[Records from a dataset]
↓

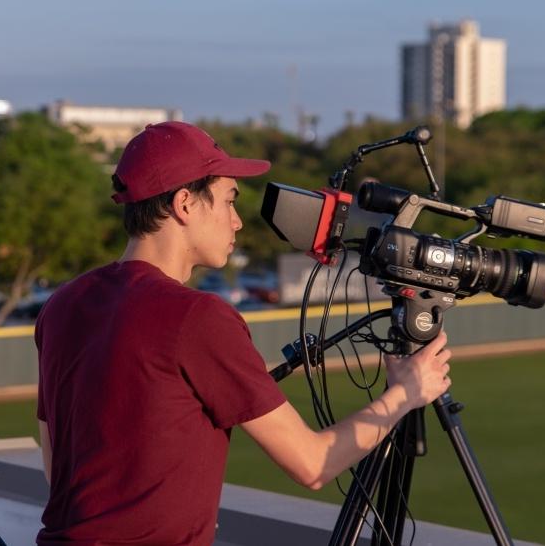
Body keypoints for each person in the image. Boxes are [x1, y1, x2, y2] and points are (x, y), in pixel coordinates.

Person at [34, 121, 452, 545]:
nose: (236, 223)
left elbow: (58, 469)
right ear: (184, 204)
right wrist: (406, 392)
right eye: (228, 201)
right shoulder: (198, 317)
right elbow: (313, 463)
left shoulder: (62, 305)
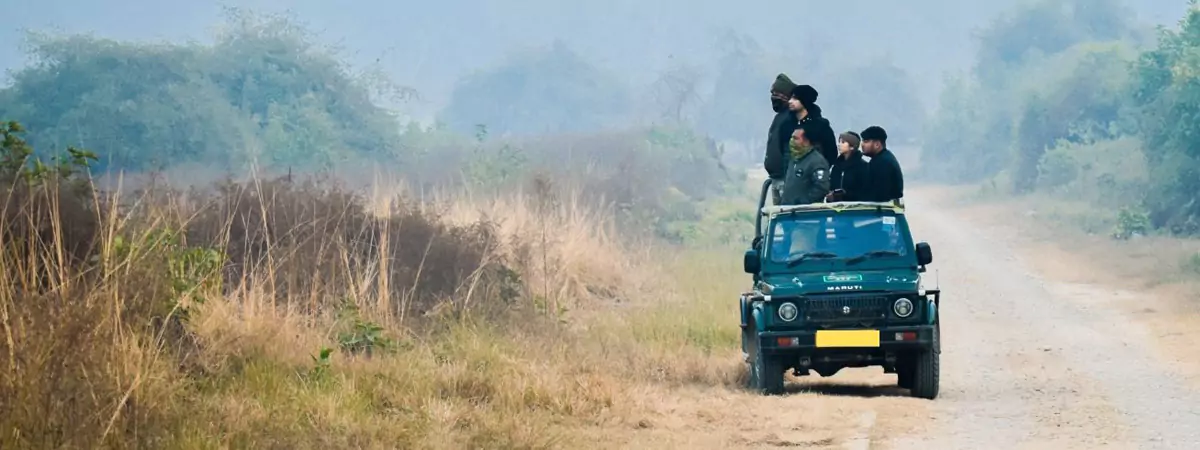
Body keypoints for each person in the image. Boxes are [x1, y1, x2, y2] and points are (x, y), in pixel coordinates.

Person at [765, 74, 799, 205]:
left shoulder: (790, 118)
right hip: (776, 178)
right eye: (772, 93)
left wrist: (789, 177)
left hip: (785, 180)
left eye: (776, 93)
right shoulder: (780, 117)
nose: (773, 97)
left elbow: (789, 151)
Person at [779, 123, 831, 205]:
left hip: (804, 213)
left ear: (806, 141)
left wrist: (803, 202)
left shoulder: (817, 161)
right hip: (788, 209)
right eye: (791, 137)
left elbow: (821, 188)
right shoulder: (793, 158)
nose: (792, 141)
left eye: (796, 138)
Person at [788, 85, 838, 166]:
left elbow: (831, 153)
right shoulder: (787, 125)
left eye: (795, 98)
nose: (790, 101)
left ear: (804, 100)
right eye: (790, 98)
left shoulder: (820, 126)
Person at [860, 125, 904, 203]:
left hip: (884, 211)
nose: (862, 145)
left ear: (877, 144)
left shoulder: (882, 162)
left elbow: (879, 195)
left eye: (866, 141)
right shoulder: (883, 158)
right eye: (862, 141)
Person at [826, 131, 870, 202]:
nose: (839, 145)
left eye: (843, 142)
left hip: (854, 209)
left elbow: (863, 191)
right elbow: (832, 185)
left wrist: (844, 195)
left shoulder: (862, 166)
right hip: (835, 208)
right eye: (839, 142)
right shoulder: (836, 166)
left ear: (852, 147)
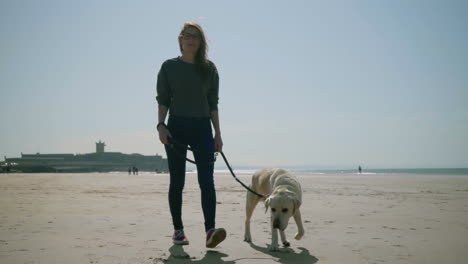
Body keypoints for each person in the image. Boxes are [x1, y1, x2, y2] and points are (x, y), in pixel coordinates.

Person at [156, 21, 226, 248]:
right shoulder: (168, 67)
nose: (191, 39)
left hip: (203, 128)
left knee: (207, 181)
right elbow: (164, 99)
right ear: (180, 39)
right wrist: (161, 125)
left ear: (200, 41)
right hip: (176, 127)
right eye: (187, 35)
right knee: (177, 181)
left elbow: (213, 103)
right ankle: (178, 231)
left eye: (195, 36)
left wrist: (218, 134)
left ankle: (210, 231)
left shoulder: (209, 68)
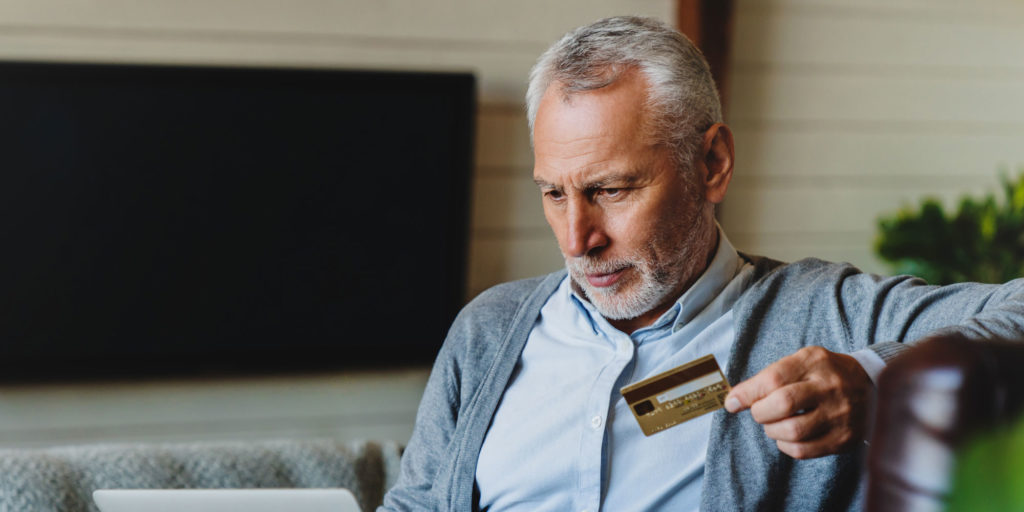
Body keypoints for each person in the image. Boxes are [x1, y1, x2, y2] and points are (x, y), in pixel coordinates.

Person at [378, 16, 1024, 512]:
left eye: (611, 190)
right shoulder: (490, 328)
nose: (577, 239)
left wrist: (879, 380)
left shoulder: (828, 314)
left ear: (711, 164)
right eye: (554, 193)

↑

Could you reproduce the records above exactly, leaving out every picture?

The completed task =>
Body keypoints for each person in the image. Boxes are [x1, y1, x2, y2] and points are (x, y), in pixel coordinates.

Person at [34, 121, 452, 545]:
nose: (236, 223)
left elbow: (58, 469)
right ear: (184, 204)
right wrist: (406, 392)
right eye: (228, 201)
right shoulder: (198, 317)
right elbow: (313, 463)
left shoulder: (62, 305)
Body keypoints for each person in the image. Boxes are [x1, y1, x2, y2] and points are (x, y), in pixel coordinates.

Person at [765, 74, 799, 205]:
left shoulder: (790, 118)
right hip: (776, 178)
right eye: (772, 93)
left wrist: (789, 177)
left hip: (785, 180)
left eye: (776, 93)
right shoulder: (780, 117)
nose: (773, 97)
left elbow: (789, 151)
Person at [779, 123, 831, 205]:
left hip: (804, 213)
left ear: (806, 141)
left wrist: (803, 202)
left shoulder: (817, 161)
right hip: (788, 209)
right eye: (791, 137)
left elbow: (821, 188)
right shoulder: (793, 158)
nose: (792, 141)
left eye: (796, 138)
Person at [788, 85, 838, 166]:
left elbow: (831, 153)
right shoulder: (787, 125)
left eye: (795, 98)
nose: (790, 101)
left ear: (804, 100)
right eye: (790, 98)
left shoulder: (820, 126)
Person at [860, 125, 904, 203]:
left hip: (884, 211)
nose: (862, 145)
left ear: (877, 144)
left shoulder: (882, 162)
left elbow: (879, 195)
left eye: (866, 141)
right shoulder: (883, 158)
right eye: (862, 141)
Person at [826, 131, 870, 202]:
nose: (839, 145)
left eye: (843, 142)
left hip: (854, 209)
left elbow: (863, 191)
right elbow: (832, 185)
left wrist: (844, 195)
left shoulder: (862, 166)
right hip: (835, 208)
right eye: (839, 142)
right shoulder: (836, 166)
left ear: (852, 147)
Body keypoints for each person in the image. Boxes are [x1, y1, x2, y2] and points are (x, y), in pixel coordinates.

Person at [156, 21, 226, 248]:
right shoulder: (168, 67)
nose: (191, 39)
left hip: (203, 128)
left knee: (207, 181)
right elbow: (164, 99)
right ear: (180, 39)
right wrist: (161, 125)
left ear: (200, 41)
right hip: (176, 127)
right eye: (187, 35)
right knee: (177, 181)
left elbow: (213, 103)
right ankle: (178, 231)
left eye: (195, 36)
left wrist: (218, 134)
left ankle: (210, 231)
left shoulder: (209, 68)
Body keypoints for each person in the image. Boxes are [x1, y1, x2, y2] and points are (x, y), in pixel coordinates.

Person at [378, 16, 1024, 512]:
left eye: (611, 190)
right shoulder: (490, 328)
nose: (577, 239)
left wrist: (879, 380)
left shoulder: (828, 314)
left ear: (711, 164)
right eye: (554, 193)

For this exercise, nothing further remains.